Since the First Complaint constitutes a Claim under the Policy, the remaining issue is determining when it was received by an Insured —in this case Hospital San Lucas Guayama or Hospital Cristo Redentor. Although Liberty argues that the Claim was first made on March 21, 2011, the day the First Complaint was filed, the Court disagrees. Docket No. 162 at 2, 10. By the Policy's terms, the relevant date is the date an Insured receives a complaint or demand.
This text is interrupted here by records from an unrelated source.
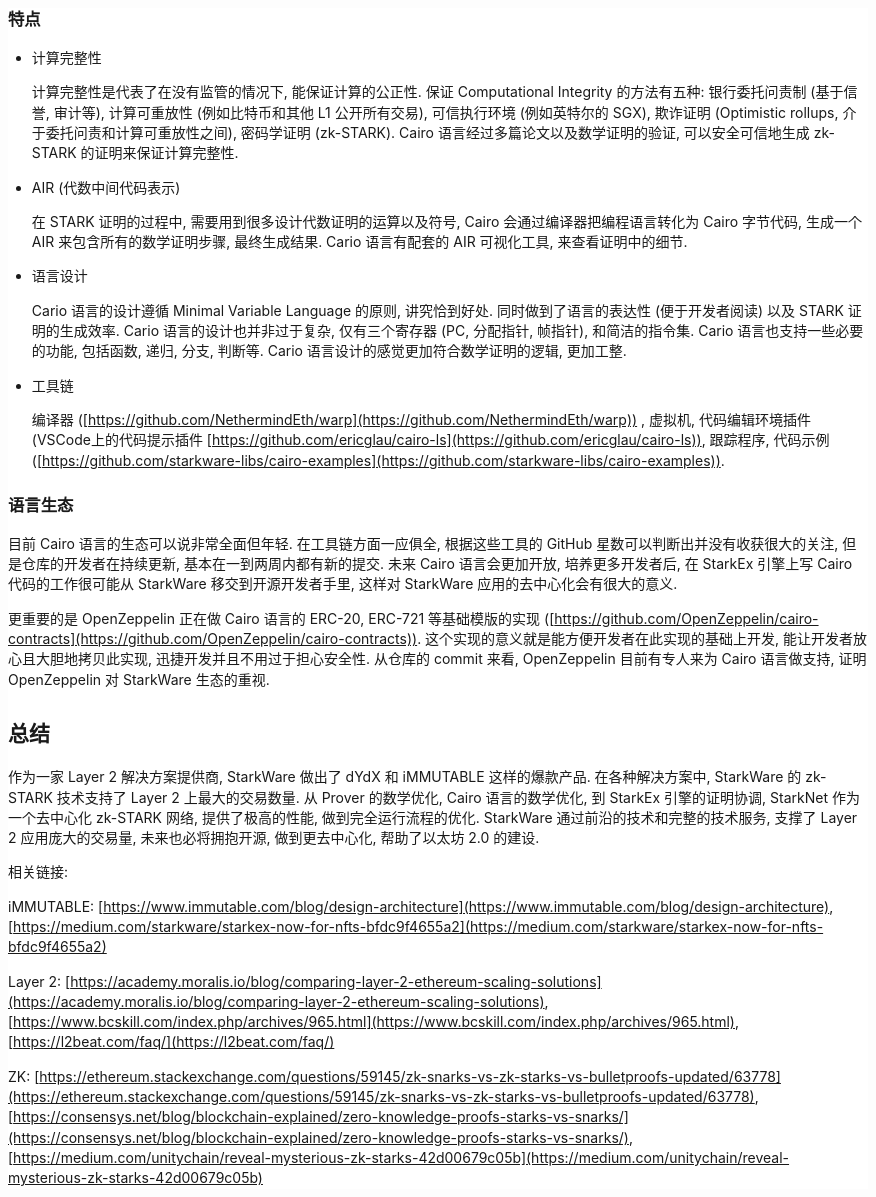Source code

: ### 特点

- 计算完整性

    计算完整性是代表了在没有监管的情况下, 能保证计算的公正性. 保证 Computational Integrity 的方法有五种: 银行委托问责制 (基于信誉, 审计等), 计算可重放性 (例如比特币和其他 L1 公开所有交易), 可信执行环境 (例如英特尔的 SGX), 欺诈证明 (Optimistic rollups, 介于委托问责和计算可重放性之间), 密码学证明 (zk-STARK). Cairo 语言经过多篇论文以及数学证明的验证, 可以安全可信地生成 zk-STARK 的证明来保证计算完整性.

- AIR (代数中间代码表示)

    在 STARK 证明的过程中, 需要用到很多设计代数证明的运算以及符号, Cairo 会通过编译器把编程语言转化为 Cairo 字节代码, 生成一个 AIR 来包含所有的数学证明步骤, 最终生成结果.  Cario 语言有配套的 AIR 可视化工具, 来查看证明中的细节.

- 语言设计

    Cario 语言的设计遵循 Minimal Variable Language 的原则, 讲究恰到好处. 同时做到了语言的表达性 (便于开发者阅读) 以及 STARK 证明的生成效率. Cario 语言的设计也并非过于复杂, 仅有三个寄存器 (PC, 分配指针, 帧指针), 和简洁的指令集. Cario 语言也支持一些必要的功能, 包括函数, 递归, 分支, 判断等. Cario 语言设计的感觉更加符合数学证明的逻辑, 更加工整.

- 工具链

    编译器 ([https://github.com/NethermindEth/warp](https://github.com/NethermindEth/warp)) , 虚拟机, 代码编辑环境插件 (VSCode上的代码提示插件 [https://github.com/ericglau/cairo-ls](https://github.com/ericglau/cairo-ls)), 跟踪程序, 代码示例 ([https://github.com/starkware-libs/cairo-examples](https://github.com/starkware-libs/cairo-examples)).


### 语言生态

目前 Cairo 语言的生态可以说非常全面但年轻. 在工具链方面一应俱全, 根据这些工具的 GitHub 星数可以判断出并没有收获很大的关注, 但是仓库的开发者在持续更新, 基本在一到两周内都有新的提交. 未来 Cairo 语言会更加开放, 培养更多开发者后, 在 StarkEx 引擎上写 Cairo 代码的工作很可能从 StarkWare 移交到开源开发者手里, 这样对 StarkWare 应用的去中心化会有很大的意义.

更重要的是 OpenZeppelin 正在做 Cairo 语言的 ERC-20, ERC-721 等基础模版的实现 ([https://github.com/OpenZeppelin/cairo-contracts](https://github.com/OpenZeppelin/cairo-contracts)). 这个实现的意义就是能方便开发者在此实现的基础上开发, 能让开发者放心且大胆地拷贝此实现, 迅捷开发并且不用过于担心安全性. 从仓库的 commit 来看, OpenZeppelin 目前有专人来为 Cairo 语言做支持, 证明 OpenZeppelin 对 StarkWare 生态的重视.

## 总结

作为一家 Layer 2 解决方案提供商, StarkWare 做出了 dYdX 和 iMMUTABLE 这样的爆款产品. 在各种解决方案中, StarkWare 的 zk-STARK 技术支持了 Layer 2 上最大的交易数量. 从 Prover 的数学优化, Cairo 语言的数学优化, 到 StarkEx 引擎的证明协调, StarkNet 作为一个去中心化 zk-STARK 网络, 提供了极高的性能, 做到完全运行流程的优化. StarkWare 通过前沿的技术和完整的技术服务, 支撑了 Layer 2 应用庞大的交易量, 未来也必将拥抱开源, 做到更去中心化, 帮助了以太坊 2.0 的建设.

相关链接:

iMMUTABLE: [https://www.immutable.com/blog/design-architecture](https://www.immutable.com/blog/design-architecture), [https://medium.com/starkware/starkex-now-for-nfts-bfdc9f4655a2](https://medium.com/starkware/starkex-now-for-nfts-bfdc9f4655a2)

Layer 2: [https://academy.moralis.io/blog/comparing-layer-2-ethereum-scaling-solutions](https://academy.moralis.io/blog/comparing-layer-2-ethereum-scaling-solutions), [https://www.bcskill.com/index.php/archives/965.html](https://www.bcskill.com/index.php/archives/965.html), [https://l2beat.com/faq/](https://l2beat.com/faq/)

ZK: [https://ethereum.stackexchange.com/questions/59145/zk-snarks-vs-zk-starks-vs-bulletproofs-updated/63778](https://ethereum.stackexchange.com/questions/59145/zk-snarks-vs-zk-starks-vs-bulletproofs-updated/63778), [https://consensys.net/blog/blockchain-explained/zero-knowledge-proofs-starks-vs-snarks/](https://consensys.net/blog/blockchain-explained/zero-knowledge-proofs-starks-vs-snarks/), [https://medium.com/unitychain/reveal-mysterious-zk-starks-42d00679c05b](https://medium.com/unitychain/reveal-mysterious-zk-starks-42d00679c05b)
Docket No. 162-5 at 15. Therefore, a Claim was first made on the date Hospital Cristo Redentor and Hospital San Lucas Guayama were first served with process —that is, June 24, 2011. Docket No. 7. Because the Policy Period started on November 30, 2011, Docket No. 162-5 at 1, the Claim arising out of the First Complaint was made outside such period and is therefore not covered under the Policy. And because the Amended Complaint and the First Complaint alleged Interrelated Wrongful Acts, under Limit of Liability provision the Amended Complaint, including the allegations against Jimenez, must also fall outside the Policy's coverage. Therefore, the Court GRANTS summary judgment in favor of Liberty as a matter of law.

CONCLUSION

In light of the foregoing, Liberty's Motion for Summary Judgment, Docket No. 162, is GRANTED.

IT IS SO ORDERED.

In San Juan, Puerto Rico, this 31st day of March, 2015.